Median gross rent is $1,366/month (ACS 5-year 2023, table B25064). 55% of renter households are cost-burdened.
Q3
What is the poverty rate in tract 48113013009?
11.4% of residents in tract 48113013009 live below the federal poverty line (ACS B17001, 2023). Population: 4,804.
Q4
How socially vulnerable is tract 48113013009?
CDC Social Vulnerability Index ranks this tract in the 40th percentile nationally. Sub-themes: socioeconomic 46th, household 23th, minority 63th, housing 39th.
Q5
Is tract 48113013009 considered part of Lake Highlands?
Yes. Per Census Bureau 2020 Block Assignment Files, the plurality of blocks in tract 48113013009 fall within Lake Highlands (neighborhood centroid within 1.0 miles, OSM data).
Q6
How many evictions are filed each year in tract 48113013009?
Princeton Eviction Lab recorded 1,396 eviction filings across 18 validated years in tract 48113013009 (2000-2018). The average annual filing rate is 8.70% of renter households, peaking at 13.0% in 2015. Source: Eviction Lab tract-validated 2024 release.
Q7
Did eviction filings in tract 48113013009 drop during COVID?
Pandemic-era filings ran 1.70× the pre-COVID monthly baseline. Filings ran above pre-pandemic norms. Tracked by the Eviction Lab Eviction Tracking System (Dallas eviction risk, TX), 2020-2021.
Q8
How does tract 48113013009 compare to Dallas overall?

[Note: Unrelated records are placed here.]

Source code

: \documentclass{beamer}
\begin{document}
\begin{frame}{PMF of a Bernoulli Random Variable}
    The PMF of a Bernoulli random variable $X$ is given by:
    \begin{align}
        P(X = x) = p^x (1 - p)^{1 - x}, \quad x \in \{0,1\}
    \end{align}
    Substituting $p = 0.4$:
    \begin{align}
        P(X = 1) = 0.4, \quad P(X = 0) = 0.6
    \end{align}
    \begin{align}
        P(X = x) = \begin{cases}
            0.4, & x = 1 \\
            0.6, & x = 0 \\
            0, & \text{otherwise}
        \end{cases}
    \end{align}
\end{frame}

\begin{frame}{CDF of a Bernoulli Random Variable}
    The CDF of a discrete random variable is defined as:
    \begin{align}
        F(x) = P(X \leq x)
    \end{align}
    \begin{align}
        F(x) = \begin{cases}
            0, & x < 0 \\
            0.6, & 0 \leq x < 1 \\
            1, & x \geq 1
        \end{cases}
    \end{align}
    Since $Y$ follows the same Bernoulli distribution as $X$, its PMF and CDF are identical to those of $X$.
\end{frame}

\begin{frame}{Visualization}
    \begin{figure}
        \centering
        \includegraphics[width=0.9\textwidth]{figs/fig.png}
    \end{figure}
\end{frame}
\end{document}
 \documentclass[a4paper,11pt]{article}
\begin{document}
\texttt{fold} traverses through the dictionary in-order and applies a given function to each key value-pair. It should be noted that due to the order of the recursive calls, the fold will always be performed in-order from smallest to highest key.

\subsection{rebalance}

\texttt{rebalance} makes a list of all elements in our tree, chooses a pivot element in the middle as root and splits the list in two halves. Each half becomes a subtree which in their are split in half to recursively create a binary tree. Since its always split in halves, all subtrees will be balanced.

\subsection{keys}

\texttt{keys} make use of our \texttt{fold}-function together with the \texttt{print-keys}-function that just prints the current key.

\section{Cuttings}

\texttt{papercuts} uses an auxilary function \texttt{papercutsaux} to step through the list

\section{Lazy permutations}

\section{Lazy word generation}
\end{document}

Tract 48113013009 scores 3.8/10, higher than the parent city of Dallas at 2.7/10. City-scale signals (state law, local rent controls, court bias) are inherited from Dallas eviction risk; what makes this tract different are its tract-specific economic stress and supply-constraint sub-scores.
Sibling tracts
Highest-risk tracts in Dallas
Top eight tracts in Dallas ranked by composite eviction-risk score.